## TASK INSTRUCTIONS
Every line that contains "Value" must be located and copied from the data.

## DATASET RECORDS

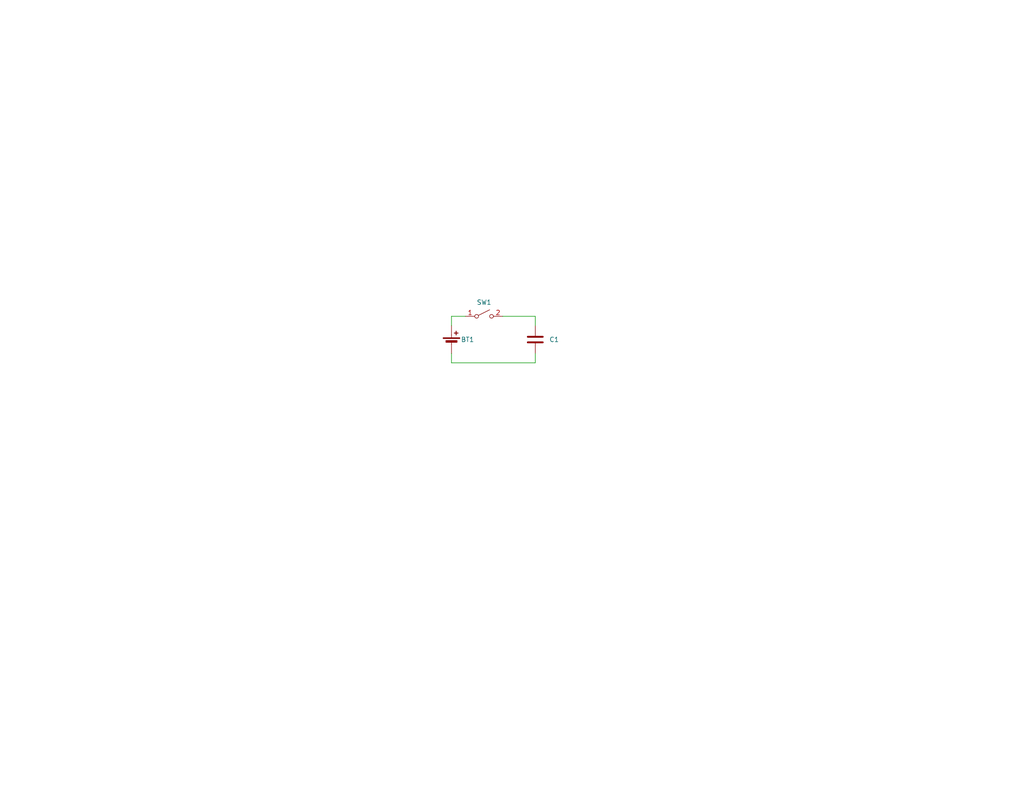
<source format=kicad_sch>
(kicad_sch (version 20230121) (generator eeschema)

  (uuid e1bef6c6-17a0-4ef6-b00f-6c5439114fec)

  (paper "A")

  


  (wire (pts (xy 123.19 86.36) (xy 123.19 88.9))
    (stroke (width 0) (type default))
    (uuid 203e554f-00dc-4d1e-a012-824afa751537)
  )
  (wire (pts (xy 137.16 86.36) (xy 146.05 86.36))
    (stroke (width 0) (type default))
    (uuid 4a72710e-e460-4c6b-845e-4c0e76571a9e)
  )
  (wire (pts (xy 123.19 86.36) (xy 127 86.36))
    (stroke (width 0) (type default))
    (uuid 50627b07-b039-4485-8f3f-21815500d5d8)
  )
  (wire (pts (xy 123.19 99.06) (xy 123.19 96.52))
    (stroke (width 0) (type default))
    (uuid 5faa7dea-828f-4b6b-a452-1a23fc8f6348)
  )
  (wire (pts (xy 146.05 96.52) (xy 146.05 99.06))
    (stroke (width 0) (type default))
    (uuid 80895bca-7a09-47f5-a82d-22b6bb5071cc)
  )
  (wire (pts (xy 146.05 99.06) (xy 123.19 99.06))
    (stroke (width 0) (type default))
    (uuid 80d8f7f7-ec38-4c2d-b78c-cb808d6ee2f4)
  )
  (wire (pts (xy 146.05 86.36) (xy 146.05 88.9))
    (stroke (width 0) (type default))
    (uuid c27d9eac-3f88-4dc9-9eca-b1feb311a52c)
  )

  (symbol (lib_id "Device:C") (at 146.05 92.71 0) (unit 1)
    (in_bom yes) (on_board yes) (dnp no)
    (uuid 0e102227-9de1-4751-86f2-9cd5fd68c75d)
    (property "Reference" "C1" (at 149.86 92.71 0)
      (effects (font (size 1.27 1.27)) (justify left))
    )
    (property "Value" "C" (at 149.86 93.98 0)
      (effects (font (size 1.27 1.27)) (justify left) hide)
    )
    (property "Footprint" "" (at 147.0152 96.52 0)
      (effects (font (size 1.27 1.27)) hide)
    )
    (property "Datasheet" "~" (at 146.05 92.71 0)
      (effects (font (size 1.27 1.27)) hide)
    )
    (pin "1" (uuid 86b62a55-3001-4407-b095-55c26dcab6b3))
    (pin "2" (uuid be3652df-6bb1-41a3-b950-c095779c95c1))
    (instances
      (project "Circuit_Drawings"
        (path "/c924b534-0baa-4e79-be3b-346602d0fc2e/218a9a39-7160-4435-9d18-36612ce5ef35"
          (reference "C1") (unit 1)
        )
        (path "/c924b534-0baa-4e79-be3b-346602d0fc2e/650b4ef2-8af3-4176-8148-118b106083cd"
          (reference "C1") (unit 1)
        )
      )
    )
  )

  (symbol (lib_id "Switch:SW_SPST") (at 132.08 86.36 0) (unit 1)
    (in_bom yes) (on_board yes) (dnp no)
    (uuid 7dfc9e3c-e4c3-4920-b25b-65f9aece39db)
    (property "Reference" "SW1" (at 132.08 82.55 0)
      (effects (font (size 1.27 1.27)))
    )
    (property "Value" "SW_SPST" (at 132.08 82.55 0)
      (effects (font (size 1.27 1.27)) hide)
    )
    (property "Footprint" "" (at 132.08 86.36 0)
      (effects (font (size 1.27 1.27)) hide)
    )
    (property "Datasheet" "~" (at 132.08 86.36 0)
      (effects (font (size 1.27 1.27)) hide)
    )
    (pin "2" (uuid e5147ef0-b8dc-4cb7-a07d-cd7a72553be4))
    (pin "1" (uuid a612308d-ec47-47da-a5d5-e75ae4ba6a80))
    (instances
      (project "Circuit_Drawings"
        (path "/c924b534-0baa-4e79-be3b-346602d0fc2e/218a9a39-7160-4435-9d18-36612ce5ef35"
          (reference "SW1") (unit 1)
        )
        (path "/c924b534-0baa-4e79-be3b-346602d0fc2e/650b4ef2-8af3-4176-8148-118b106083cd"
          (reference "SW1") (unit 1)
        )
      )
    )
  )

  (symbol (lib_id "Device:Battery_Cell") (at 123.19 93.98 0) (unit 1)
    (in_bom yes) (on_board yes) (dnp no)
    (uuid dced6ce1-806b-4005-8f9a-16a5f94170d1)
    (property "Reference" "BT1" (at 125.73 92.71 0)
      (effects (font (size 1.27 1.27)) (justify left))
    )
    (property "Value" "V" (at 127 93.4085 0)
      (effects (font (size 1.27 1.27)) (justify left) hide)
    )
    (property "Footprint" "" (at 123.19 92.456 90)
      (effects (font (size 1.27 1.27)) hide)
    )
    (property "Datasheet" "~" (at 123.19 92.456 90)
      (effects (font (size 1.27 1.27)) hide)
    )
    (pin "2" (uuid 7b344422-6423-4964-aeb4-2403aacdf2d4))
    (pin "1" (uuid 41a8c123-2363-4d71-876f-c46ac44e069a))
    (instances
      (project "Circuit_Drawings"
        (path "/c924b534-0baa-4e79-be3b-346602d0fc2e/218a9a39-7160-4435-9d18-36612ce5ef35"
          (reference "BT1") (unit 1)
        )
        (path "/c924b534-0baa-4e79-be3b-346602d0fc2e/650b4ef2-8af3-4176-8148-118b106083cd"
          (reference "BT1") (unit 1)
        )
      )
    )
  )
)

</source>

## SOLUTION TO THIS EXERCISE
    (property "Value" "C" (at 149.86 93.98 0)
    (property "Value" "SW_SPST" (at 132.08 82.55 0)
    (property "Value" "V" (at 127 93.4085 0)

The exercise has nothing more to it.